President Trump’s objectives to force China to open access to its markets for international trade, reduce capital controls, modify unfair treatment of intellectual property, and address cybersecurity and other US national security issues are important goals with sizeable benefits. However, the escalating tariffs are having a mounting impact on global trade volumes, industrial production and capital formation (see Figure 1) (Bown and Irwin 2019, Cavallo et al. 2019, Irwin 2019), and the tactic of relying exclusively on barriers to trade and protectionism is misguided and potentially dangerous.
Figure 1 World trade volume
These policies put the Fed in a bind. Although the Fed has achieved its dual mandate, its discretionary approach to conducting policy has led it to cut its policy rate in response to perceived downside risks associated with trade policy uncertainties (Powell 2019). These insurance rate cuts will have little if any impact in offsetting the supply constraints on productive capacity imposed by the tariffs and related uncertainties (Levy 2019). However, by narrowing the buffer from the zero lower bound, the cuts will reduce the Fed’s flexibility to implement effective countercyclical policy in response to a future economic downturn, and adds distortions to the financial system. Combined with President Trump’s inappropriate public pressures on the Fed, the Fed’s heightened focus on uncertainties increases the risks of a policy mistake and undercuts its public credibility and independence (Bordo and Levy 2019).
President Trump’s reliance on tariffs fulfils his promise made during the 2016 presidential campaign. Tariffs are now imposed on over $275 billion of US imports, mostly from China, but also Japan, South Korea, Canada, and Mexico (Chudik 2019, Fajgelbaum et al. 2019), while the US’ trading partners have retaliated with approximately $121 billion in tariffs on US goods (Amiti et al. 2019). The erratic ratcheting up of tariffs and erratic threats of more to come seem to reflect President Trump’s miscalculation of China’s responses and the widening scope of the US-China negotiations into complex non-tariff issues that will be hard to resolve.
Recent research finds that policy-related uncertainties are having as big or a bigger negative impact on capital spending and economic performance than the actual tariffs. We find a 0.49 simple correlation between the economic uncertainty index developed by Baker et al. (2016) and US business fixed investment (Figure 2). Ahir et al. (2019) develop a World Trade Uncertainty (WTU) Index derived from the Economist Intelligence Unit (EIU) country reports and estimate that the jump in the WTU index beginning in 2017 through Q12019 reduces global growth by up to 0.75% in 2019. Ebeke and Siminitz (2018) develop a measure of trade uncertainty aggregated over the EU, US, China, and the UK based on text-mining techniques, and estimate that a one-standard deviation increase in the level of trade uncertainty reduces the investment-to GDP ratio in the euro area by 0.75% in the following five quarters. Researchers at the Federal Reserve Board develop different measures of trade policy uncertainty – one at a firm level and two aggregate indicators based on using newspaper coverage and data volatility on import tariffs – and estimate that the rise in trade policy uncertainty in 2017 and 2018 predicts a decline in aggregate investment of 1-2% (Caldara et al. 2019).

— What you should do —
Continue the passage on US tariffs, trade policy uncertainty, and the Fed, starting right after its last sentence.

— Information —
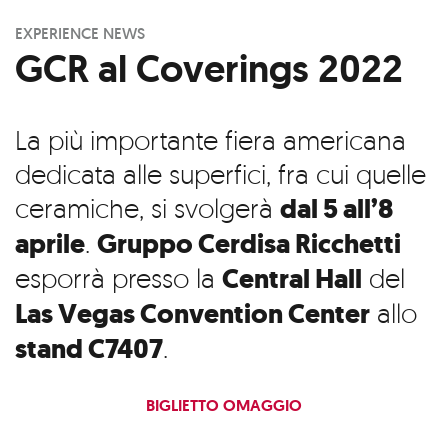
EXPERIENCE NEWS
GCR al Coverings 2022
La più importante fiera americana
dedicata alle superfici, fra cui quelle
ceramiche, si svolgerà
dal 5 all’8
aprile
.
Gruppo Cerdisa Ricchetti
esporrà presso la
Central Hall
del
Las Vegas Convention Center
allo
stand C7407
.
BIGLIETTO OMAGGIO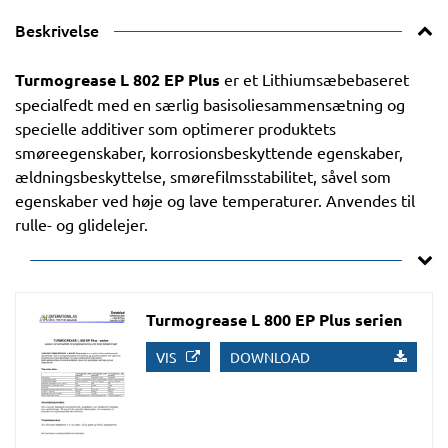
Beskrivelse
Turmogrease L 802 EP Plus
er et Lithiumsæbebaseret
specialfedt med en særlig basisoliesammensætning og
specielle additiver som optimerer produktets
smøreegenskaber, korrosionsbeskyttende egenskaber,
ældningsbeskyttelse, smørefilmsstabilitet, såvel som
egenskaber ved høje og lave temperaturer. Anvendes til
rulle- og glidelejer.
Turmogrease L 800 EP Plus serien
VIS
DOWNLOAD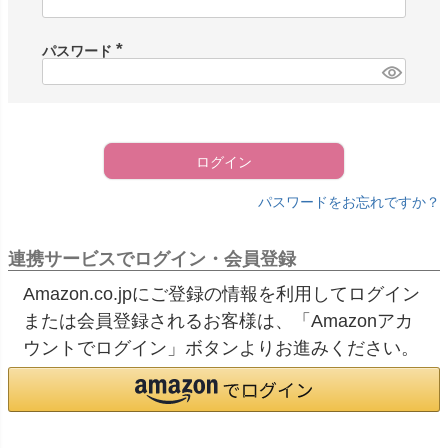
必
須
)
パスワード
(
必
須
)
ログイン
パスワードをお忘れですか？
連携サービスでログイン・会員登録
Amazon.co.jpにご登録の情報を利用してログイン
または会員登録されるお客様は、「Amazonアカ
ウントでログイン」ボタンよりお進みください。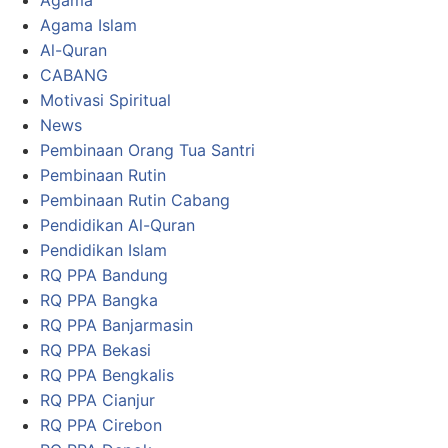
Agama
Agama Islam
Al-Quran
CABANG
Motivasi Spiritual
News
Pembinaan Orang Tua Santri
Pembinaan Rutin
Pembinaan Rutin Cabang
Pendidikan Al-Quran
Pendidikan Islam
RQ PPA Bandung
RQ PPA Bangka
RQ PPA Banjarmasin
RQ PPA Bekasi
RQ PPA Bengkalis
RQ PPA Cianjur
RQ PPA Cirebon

==

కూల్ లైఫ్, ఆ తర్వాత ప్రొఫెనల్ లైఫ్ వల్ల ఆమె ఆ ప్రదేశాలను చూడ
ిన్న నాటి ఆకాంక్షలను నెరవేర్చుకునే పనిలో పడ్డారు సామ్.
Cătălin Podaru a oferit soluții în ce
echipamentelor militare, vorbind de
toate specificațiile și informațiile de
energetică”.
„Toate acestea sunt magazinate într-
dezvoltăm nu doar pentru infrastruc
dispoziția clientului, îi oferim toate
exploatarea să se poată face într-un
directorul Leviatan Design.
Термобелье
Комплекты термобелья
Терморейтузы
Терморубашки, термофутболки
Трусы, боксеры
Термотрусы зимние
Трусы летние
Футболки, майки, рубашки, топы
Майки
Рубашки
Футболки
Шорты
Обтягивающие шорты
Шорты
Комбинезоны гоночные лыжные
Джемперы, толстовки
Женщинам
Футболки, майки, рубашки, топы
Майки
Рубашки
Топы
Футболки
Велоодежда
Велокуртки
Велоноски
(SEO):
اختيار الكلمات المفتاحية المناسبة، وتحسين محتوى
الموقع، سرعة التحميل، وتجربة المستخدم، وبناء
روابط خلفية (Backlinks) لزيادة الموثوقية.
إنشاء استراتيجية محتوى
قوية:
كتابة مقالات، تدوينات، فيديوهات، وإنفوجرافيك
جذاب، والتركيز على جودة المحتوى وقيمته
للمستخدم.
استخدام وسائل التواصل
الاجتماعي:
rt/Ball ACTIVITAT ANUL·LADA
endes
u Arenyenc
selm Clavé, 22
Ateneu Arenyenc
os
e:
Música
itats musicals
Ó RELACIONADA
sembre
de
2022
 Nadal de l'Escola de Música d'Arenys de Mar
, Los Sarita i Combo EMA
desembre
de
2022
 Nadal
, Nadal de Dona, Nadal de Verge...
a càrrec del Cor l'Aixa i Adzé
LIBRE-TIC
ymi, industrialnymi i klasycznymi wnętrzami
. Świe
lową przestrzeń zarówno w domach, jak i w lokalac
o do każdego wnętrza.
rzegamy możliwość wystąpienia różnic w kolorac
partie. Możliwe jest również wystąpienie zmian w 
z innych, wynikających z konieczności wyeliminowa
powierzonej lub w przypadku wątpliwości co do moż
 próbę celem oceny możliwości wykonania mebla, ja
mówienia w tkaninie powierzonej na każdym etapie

--

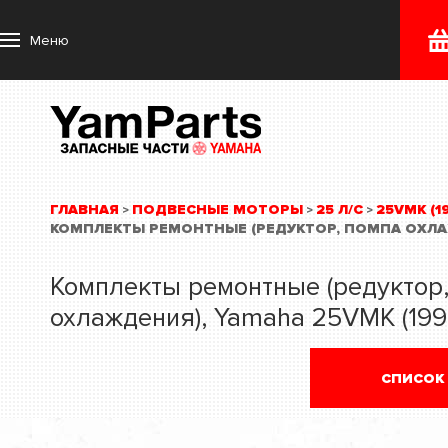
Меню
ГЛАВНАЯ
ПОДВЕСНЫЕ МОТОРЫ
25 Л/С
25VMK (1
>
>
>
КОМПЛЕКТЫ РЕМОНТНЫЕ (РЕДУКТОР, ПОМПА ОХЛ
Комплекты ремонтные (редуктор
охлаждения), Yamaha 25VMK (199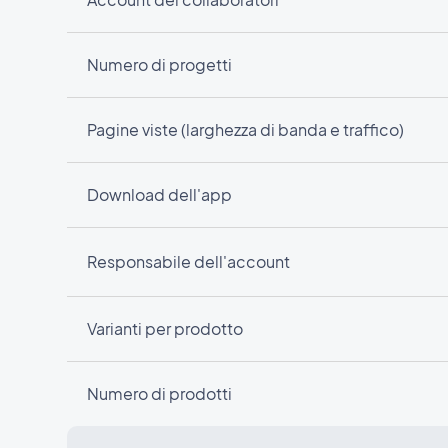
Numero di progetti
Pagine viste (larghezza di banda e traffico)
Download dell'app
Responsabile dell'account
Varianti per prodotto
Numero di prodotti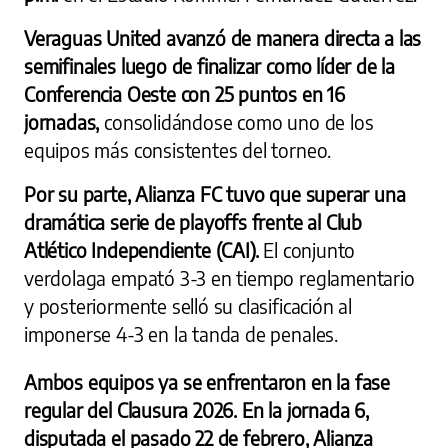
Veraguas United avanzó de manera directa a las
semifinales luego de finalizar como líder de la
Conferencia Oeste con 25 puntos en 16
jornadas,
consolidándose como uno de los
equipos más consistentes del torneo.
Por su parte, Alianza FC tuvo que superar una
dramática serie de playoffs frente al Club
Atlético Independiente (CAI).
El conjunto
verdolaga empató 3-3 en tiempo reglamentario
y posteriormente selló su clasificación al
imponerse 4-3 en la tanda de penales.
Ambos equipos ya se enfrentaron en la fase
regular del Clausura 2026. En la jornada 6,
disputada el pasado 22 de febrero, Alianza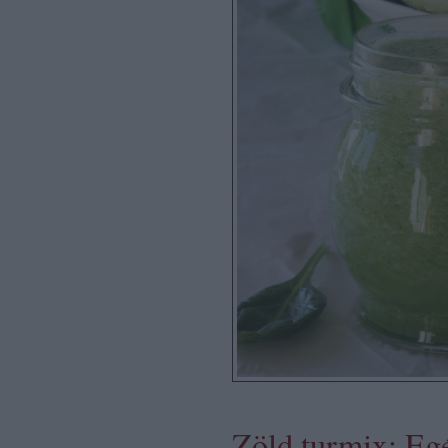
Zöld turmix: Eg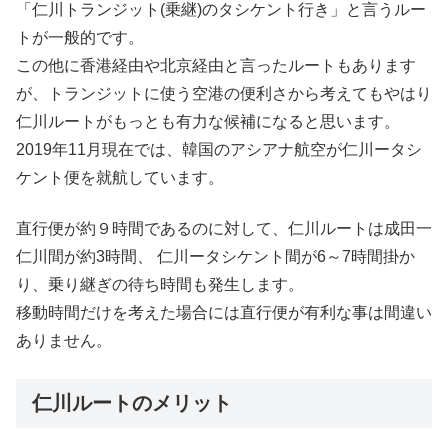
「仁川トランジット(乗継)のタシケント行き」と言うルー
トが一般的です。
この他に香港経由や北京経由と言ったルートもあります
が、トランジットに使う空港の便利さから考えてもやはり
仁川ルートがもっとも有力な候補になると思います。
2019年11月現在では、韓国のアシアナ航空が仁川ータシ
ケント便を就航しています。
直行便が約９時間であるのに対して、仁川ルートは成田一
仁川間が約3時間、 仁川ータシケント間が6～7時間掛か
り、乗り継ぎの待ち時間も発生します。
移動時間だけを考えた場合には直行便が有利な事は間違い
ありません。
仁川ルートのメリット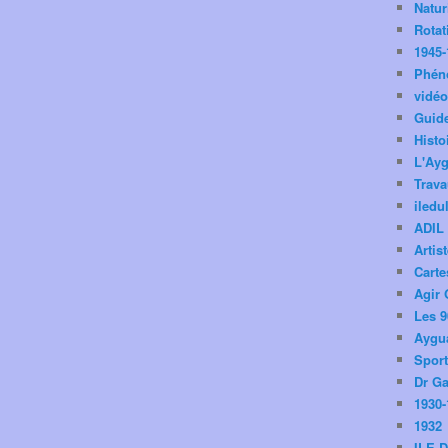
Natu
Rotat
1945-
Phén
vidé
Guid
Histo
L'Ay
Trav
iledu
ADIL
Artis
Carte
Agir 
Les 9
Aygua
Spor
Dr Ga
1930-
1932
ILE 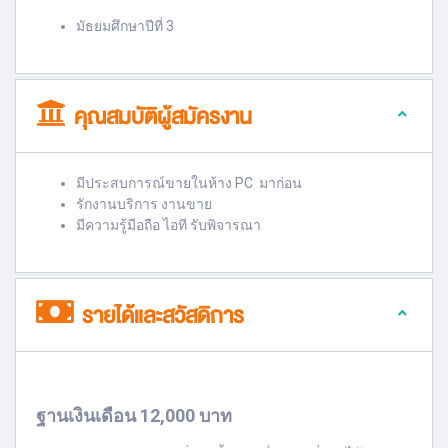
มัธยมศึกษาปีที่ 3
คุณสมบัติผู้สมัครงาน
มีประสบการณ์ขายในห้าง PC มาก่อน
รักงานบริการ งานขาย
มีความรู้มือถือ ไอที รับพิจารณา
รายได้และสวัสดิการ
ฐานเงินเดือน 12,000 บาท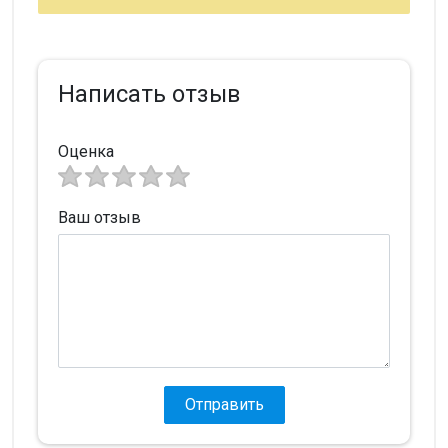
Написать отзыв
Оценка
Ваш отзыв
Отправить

— Task output —
Figure 2 Policy uncertainty and US business fixed investment
Recent trends and widespread anecdotal evidence support these research findings. Global trade volumes and industrial production in advanced nations are declining, reducing productivity, and capital formation has flattened. China’s largest trading partners – Japan, South Korea and other Asian nations, and Germany – are feeling the brunt of the impacts. Distortions imposed on highly integrated global supply chains are difficult to measure, but no doubt sizeable (Economist 2019). Persistent reductions in business investment and the capital stock would lower productive capacity and potential growth (Handley and Limoa 2017).
Big risk: Is the second era of globalisation ending?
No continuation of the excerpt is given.